### BRIEF
Pictures do not belong in the copy, so please give every entry below again exactly.

### RECORDS FOR PROCESSING
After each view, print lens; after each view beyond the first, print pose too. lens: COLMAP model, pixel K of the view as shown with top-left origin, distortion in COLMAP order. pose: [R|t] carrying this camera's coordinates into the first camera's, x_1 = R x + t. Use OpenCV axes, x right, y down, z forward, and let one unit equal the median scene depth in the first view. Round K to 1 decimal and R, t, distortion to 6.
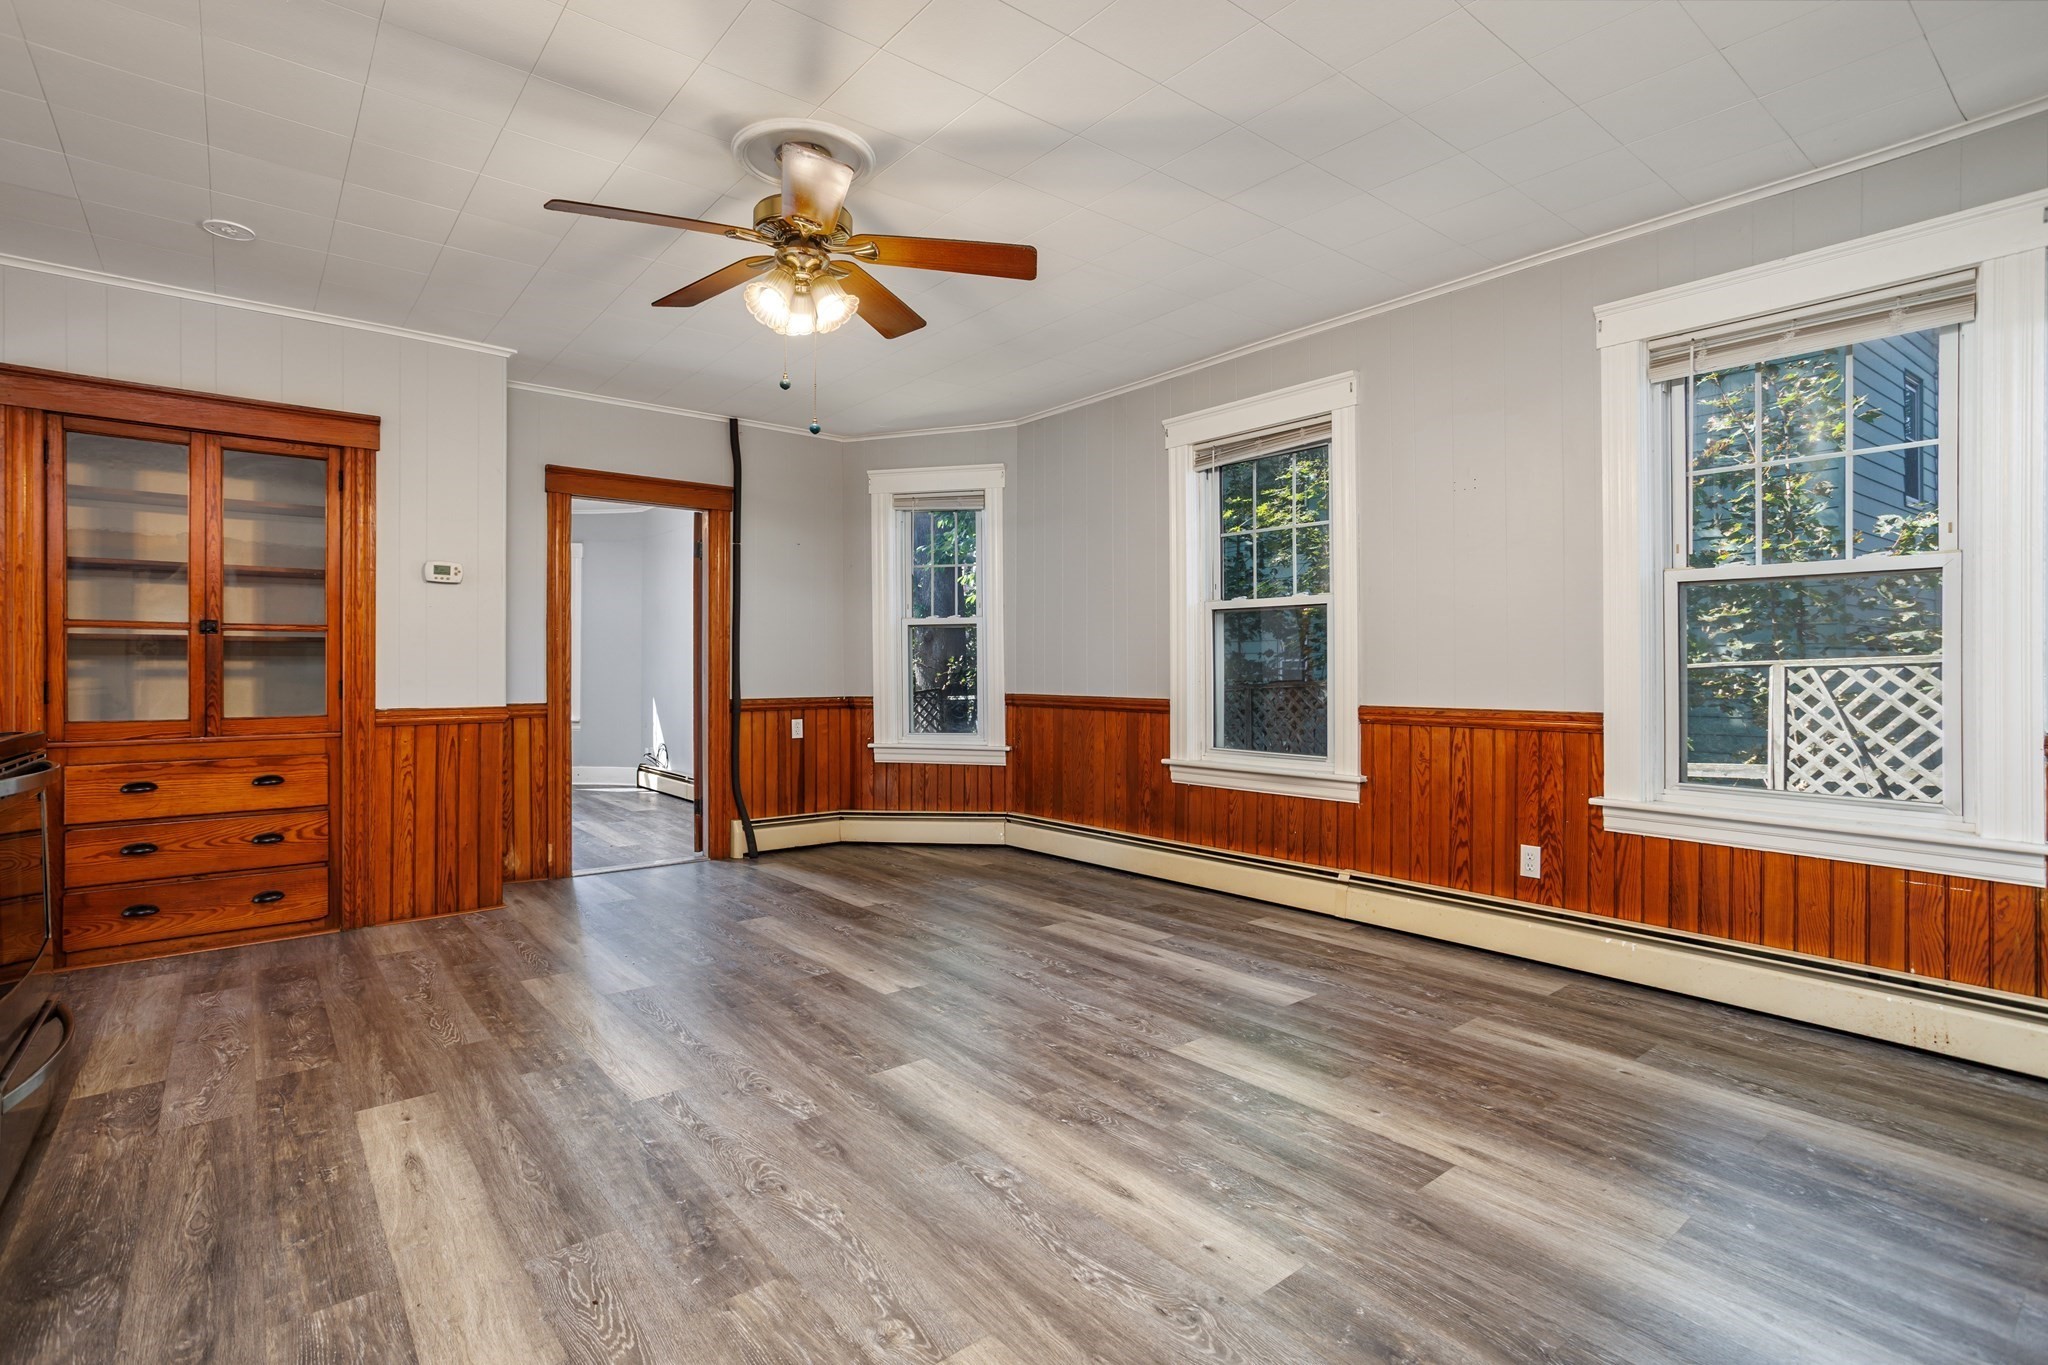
lens RADIAL K [[985.0, 0, 1016.3], [0, 985.0, 667.9], [0, 0, 1]] dist [-0.057823, 0.032524]
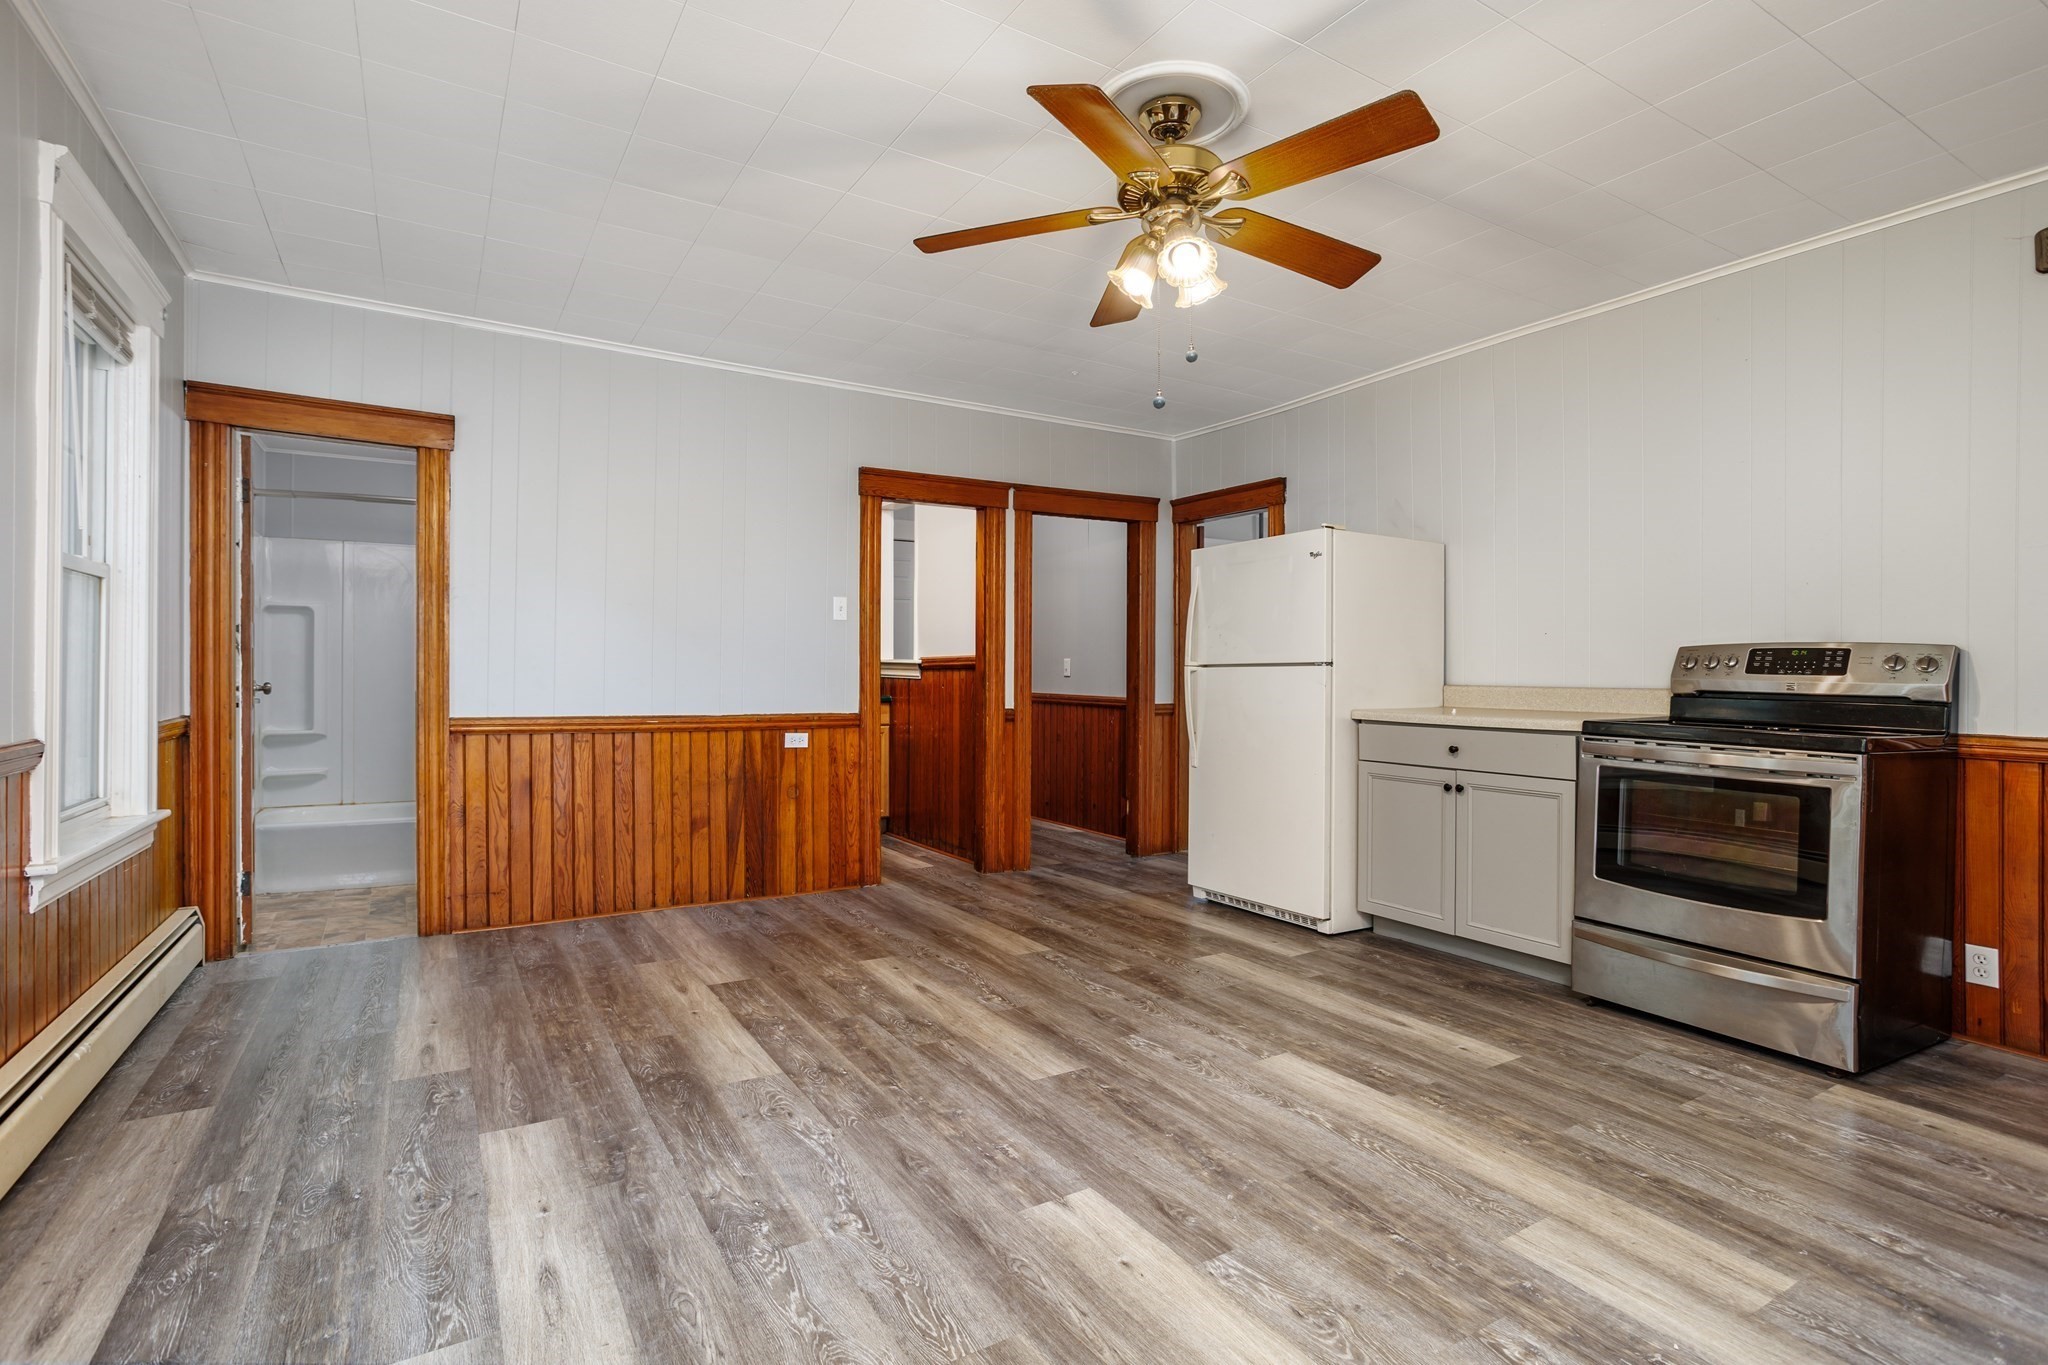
lens RADIAL K [[985.0, 0, 1016.3], [0, 985.0, 667.9], [0, 0, 1]] dist [-0.057823, 0.032524]
pose [[-0.991028, -0.002513, 0.133633, -0.171086], [-0.002611, 0.999996, -0.000557, -0.005413], [-0.133631, -0.000901, -0.991031, 1.640635]]
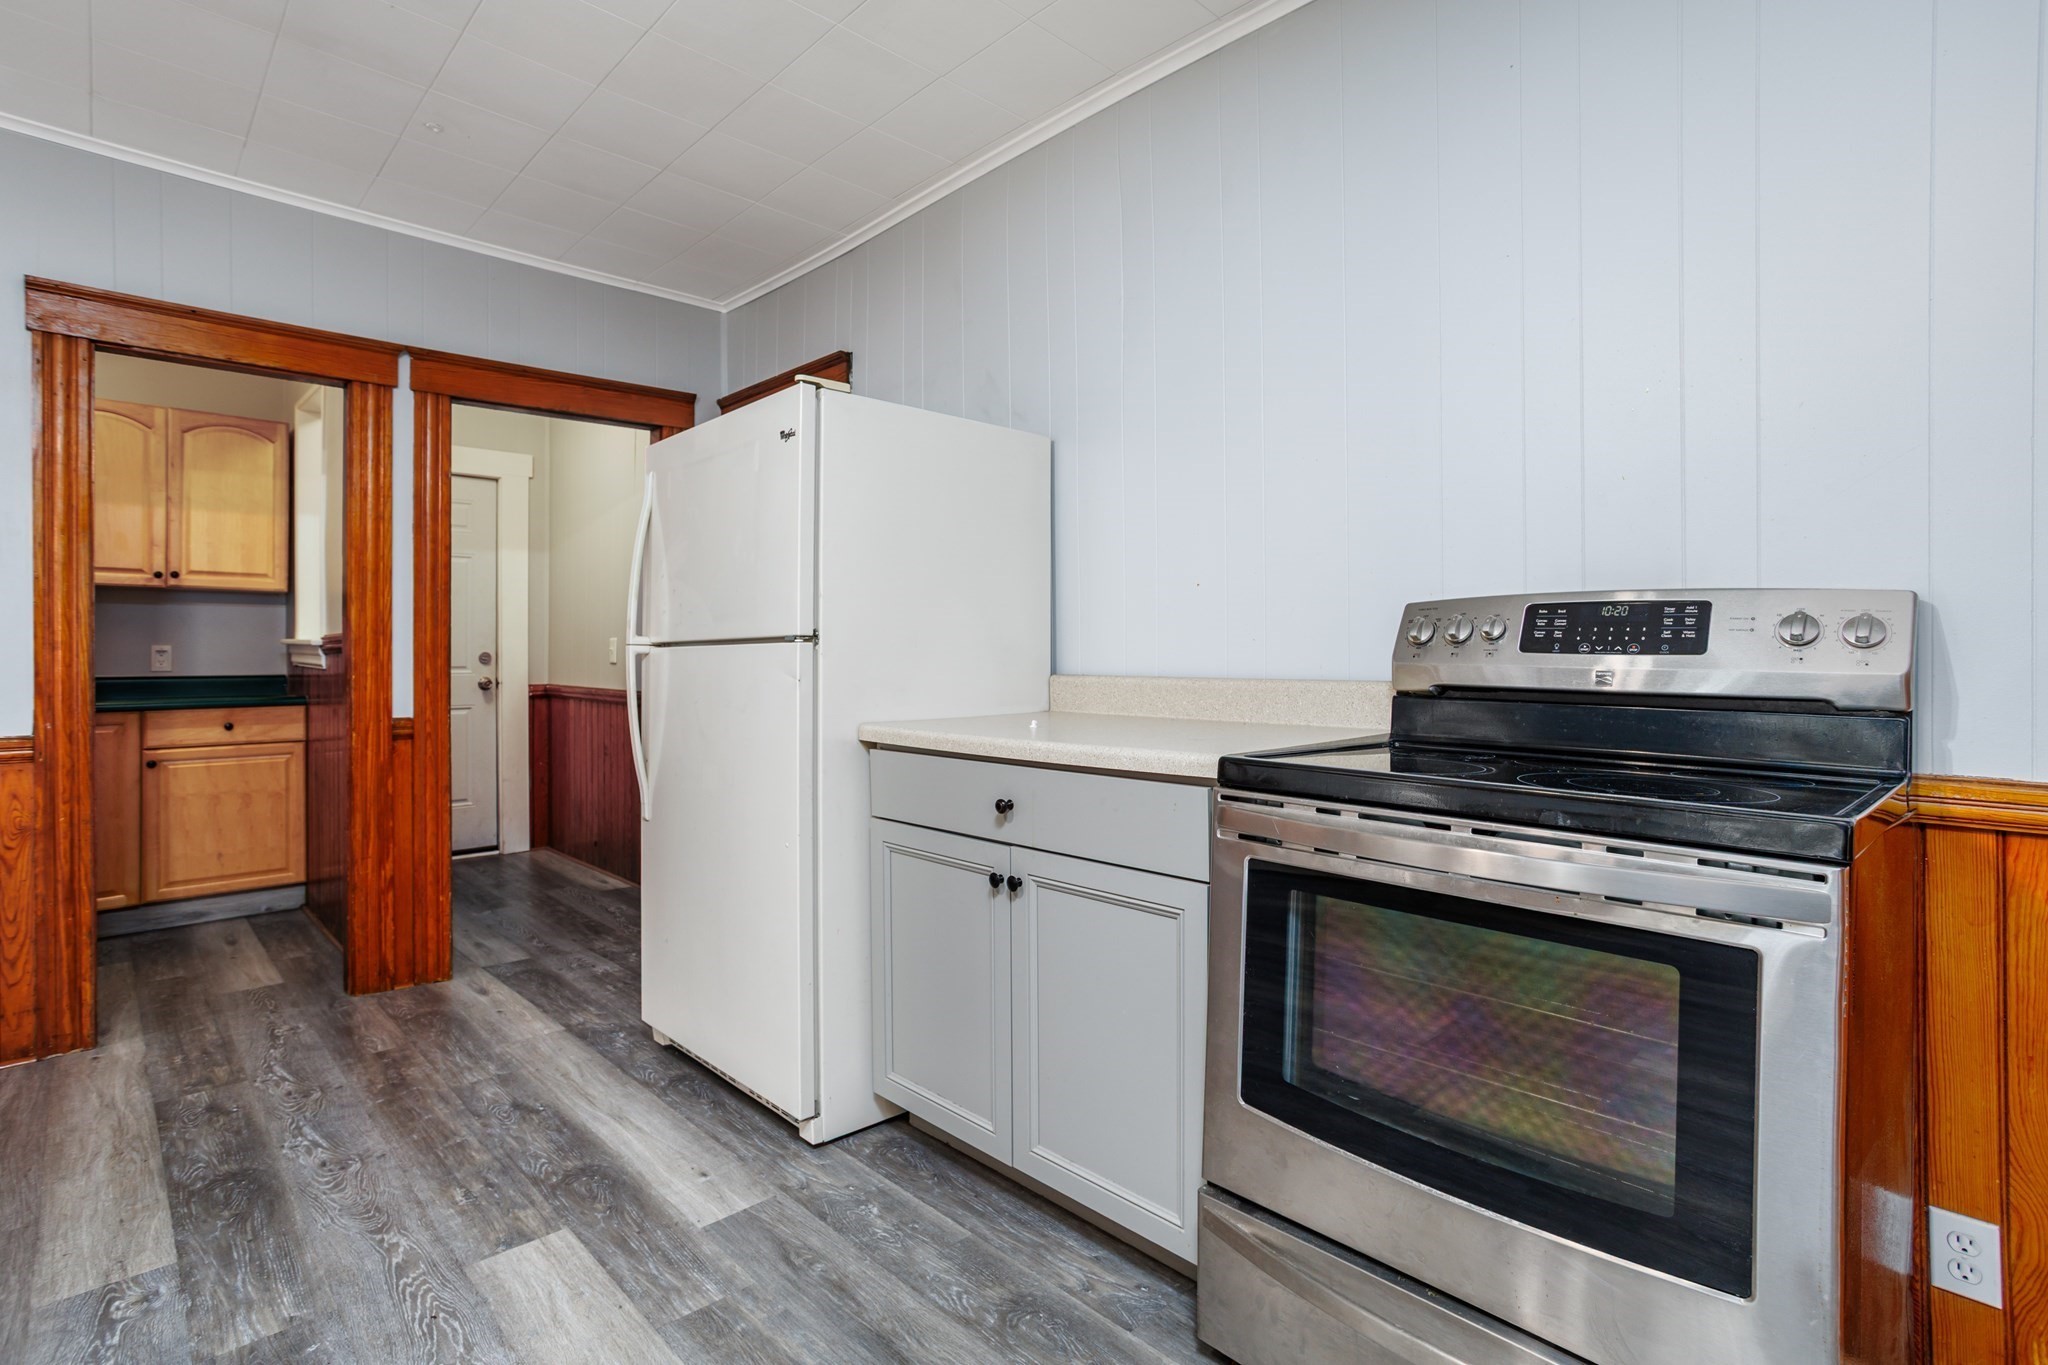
lens RADIAL K [[990.2, 0, 1018.2], [0, 990.2, 643.1], [0, 0, 1]] dist [-0.058527, 0.026308]
pose [[-0.995966, 0.004534, -0.089614, -0.480331], [0.005050, 0.999972, -0.005530, -0.005515], [0.089586, -0.005960, -0.995961, 1.031318]]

### TASK RESULT
After each view, print lens; after each view beyond the first, print pose too. lens: COLMAP model, pixel K of the view as shown with top-left origin, distortion in COLMAP order. pose: [R|t] carrying this camera's coordinates into the first camera's, x_1 = R x + t. Use OpenCV axes, x right, y down, z forward, and let one unit equal the median scene depth in the first view. Round K to 1 decimal and R, t, distortion to 6.
lens RADIAL K [[985.0, 0, 1016.3], [0, 985.0, 667.9], [0, 0, 1]] dist [-0.057823, 0.032524]
lens RADIAL K [[985.0, 0, 1016.3], [0, 985.0, 667.9], [0, 0, 1]] dist [-0.057823, 0.032524]
pose [[-0.991028, -0.002513, 0.133633, -0.171086], [-0.002611, 0.999996, -0.000557, -0.005413], [-0.133631, -0.000901, -0.991031, 1.640635]]
lens RADIAL K [[990.2, 0, 1018.2], [0, 990.2, 643.1], [0, 0, 1]] dist [-0.058527, 0.026308]
pose [[-0.995966, 0.004534, -0.089614, -0.480331], [0.005050, 0.999972, -0.005530, -0.005515], [0.089586, -0.005960, -0.995961, 1.031318]]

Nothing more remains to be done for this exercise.